Action item
Find the word "genes" in the data. Return every line where it appears.

Input
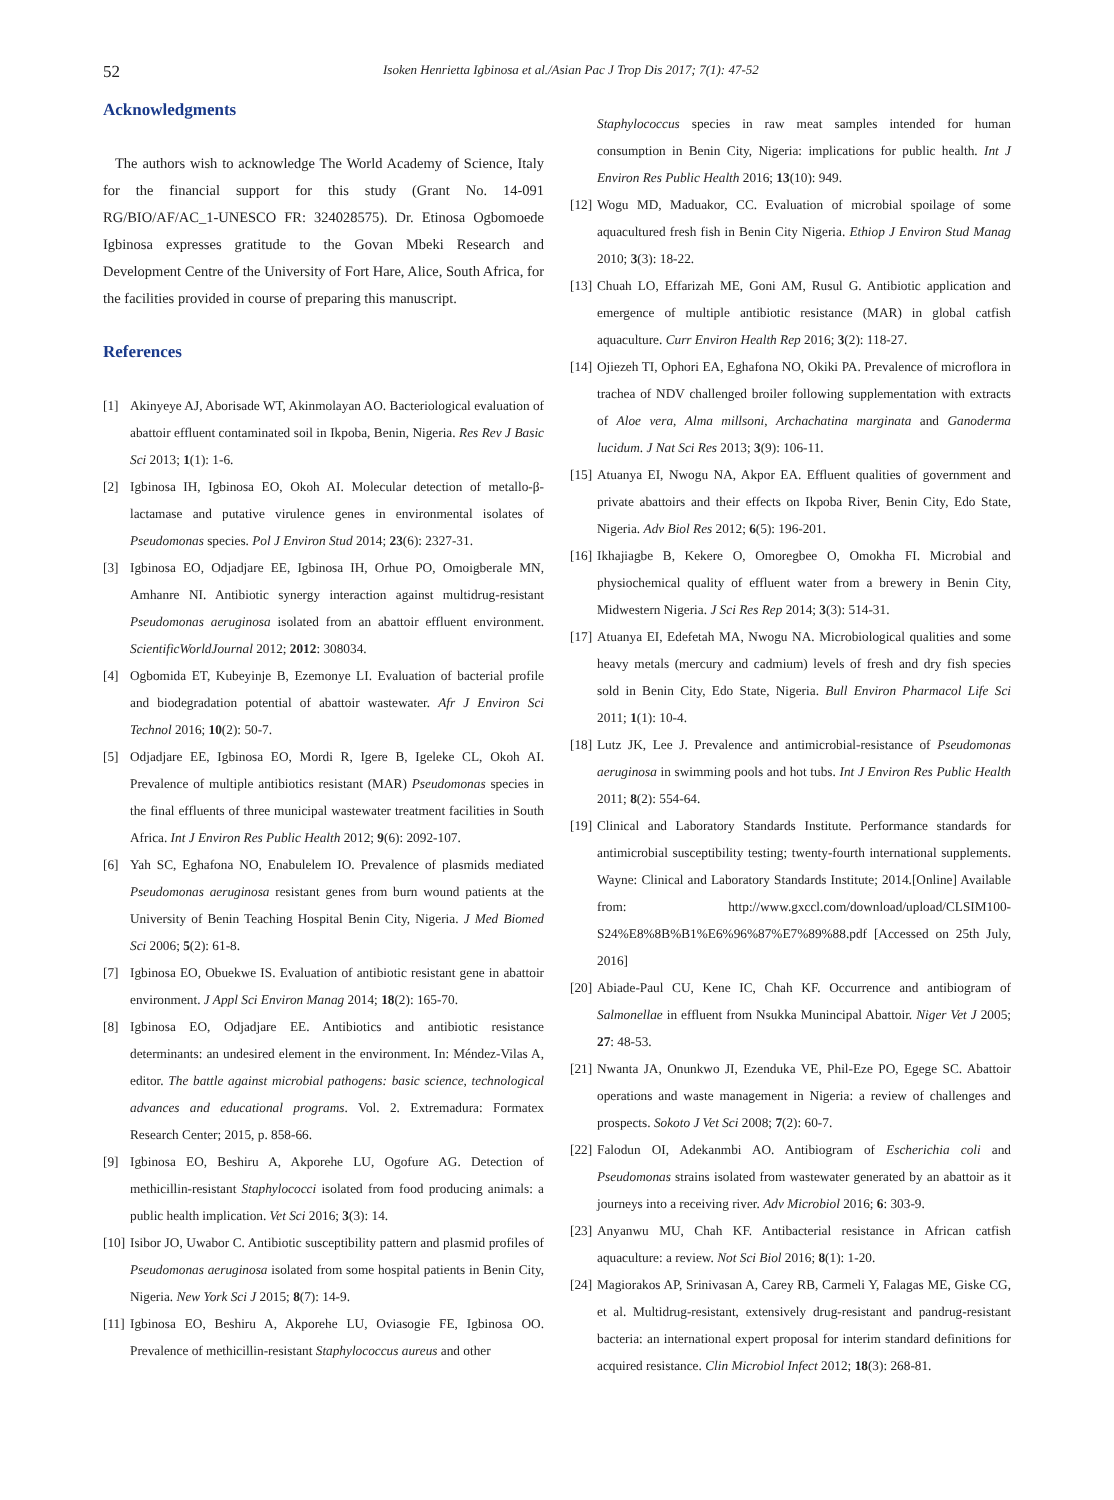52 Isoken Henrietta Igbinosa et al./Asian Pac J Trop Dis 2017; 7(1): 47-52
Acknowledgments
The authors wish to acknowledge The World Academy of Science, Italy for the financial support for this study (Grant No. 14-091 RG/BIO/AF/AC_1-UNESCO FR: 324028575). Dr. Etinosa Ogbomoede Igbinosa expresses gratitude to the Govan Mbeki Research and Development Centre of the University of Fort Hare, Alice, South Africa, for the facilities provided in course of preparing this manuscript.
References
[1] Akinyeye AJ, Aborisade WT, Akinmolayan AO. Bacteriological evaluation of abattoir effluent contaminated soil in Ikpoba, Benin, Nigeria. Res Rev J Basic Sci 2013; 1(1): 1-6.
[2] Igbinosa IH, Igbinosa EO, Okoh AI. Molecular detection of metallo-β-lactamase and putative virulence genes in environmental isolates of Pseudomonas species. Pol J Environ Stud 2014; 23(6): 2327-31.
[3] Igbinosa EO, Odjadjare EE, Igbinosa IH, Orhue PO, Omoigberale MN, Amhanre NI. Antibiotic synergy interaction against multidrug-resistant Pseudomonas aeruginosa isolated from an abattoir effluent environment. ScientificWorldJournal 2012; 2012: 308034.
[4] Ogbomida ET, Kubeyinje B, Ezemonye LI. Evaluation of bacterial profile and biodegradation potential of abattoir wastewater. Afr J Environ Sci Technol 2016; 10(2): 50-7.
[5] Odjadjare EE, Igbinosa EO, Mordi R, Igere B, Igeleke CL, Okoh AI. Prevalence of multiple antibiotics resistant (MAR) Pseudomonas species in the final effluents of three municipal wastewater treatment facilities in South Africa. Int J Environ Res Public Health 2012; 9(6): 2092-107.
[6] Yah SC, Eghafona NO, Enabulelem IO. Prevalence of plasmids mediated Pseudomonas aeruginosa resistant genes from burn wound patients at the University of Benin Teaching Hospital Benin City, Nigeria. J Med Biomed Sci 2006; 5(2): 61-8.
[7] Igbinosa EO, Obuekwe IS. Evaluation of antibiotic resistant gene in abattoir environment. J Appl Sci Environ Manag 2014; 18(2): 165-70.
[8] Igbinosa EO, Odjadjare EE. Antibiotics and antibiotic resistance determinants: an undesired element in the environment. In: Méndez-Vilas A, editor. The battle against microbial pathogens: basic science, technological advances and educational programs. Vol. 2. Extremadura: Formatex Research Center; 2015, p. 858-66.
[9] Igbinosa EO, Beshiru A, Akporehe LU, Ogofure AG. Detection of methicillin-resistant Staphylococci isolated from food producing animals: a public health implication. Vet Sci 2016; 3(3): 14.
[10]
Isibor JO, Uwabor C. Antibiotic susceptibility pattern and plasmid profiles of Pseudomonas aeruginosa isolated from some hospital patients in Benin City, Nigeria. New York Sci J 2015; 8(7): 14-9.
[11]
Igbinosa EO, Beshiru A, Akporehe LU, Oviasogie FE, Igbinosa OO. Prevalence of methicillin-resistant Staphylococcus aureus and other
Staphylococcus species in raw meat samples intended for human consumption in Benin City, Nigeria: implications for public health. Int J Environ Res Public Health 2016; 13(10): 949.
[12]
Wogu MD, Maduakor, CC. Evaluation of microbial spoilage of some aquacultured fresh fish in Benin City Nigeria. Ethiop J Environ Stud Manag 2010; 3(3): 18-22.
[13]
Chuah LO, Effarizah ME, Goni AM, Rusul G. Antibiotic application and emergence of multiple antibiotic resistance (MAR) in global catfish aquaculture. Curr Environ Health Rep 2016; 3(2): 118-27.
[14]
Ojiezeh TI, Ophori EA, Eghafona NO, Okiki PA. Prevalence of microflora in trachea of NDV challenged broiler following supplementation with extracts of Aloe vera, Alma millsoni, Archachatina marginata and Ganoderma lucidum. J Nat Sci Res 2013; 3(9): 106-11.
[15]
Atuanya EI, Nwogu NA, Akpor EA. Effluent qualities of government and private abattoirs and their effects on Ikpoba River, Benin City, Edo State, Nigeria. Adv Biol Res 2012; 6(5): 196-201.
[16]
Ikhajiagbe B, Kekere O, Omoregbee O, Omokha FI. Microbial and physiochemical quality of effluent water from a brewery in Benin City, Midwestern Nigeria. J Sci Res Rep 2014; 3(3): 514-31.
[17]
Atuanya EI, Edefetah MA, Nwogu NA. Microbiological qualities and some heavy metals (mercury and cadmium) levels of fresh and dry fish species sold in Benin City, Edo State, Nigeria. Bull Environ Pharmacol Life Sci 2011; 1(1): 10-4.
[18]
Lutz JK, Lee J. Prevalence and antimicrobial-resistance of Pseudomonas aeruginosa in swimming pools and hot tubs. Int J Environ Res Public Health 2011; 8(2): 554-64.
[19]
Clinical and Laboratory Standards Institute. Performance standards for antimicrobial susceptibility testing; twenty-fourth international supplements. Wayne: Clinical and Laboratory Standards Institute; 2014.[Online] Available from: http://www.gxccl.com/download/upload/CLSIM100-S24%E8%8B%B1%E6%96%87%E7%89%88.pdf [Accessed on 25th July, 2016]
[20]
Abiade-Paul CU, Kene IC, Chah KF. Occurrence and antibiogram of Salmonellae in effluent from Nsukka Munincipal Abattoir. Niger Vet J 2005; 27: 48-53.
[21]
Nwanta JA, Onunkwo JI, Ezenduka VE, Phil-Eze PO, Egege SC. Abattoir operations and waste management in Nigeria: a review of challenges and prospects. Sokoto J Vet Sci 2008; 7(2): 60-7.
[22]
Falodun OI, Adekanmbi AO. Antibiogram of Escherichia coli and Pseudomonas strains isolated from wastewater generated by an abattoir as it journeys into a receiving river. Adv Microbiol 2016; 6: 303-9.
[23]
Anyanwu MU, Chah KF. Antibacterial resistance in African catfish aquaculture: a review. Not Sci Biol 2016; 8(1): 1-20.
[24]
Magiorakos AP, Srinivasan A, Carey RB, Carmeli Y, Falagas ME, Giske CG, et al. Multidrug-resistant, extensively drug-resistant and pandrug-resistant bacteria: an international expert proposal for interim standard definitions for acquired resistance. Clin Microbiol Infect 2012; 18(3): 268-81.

Answer box
[2] Igbinosa IH, Igbinosa EO, Okoh AI. Molecular detection of metallo-β-lactamase and putative virulence genes in environmental isolates of Pseudomonas species. Pol J Environ Stud 2014; 23(6): 2327-31.
[6] Yah SC, Eghafona NO, Enabulelem IO. Prevalence of plasmids mediated Pseudomonas aeruginosa resistant genes from burn wound patients at the University of Benin Teaching Hospital Benin City, Nigeria. J Med Biomed Sci 2006; 5(2): 61-8.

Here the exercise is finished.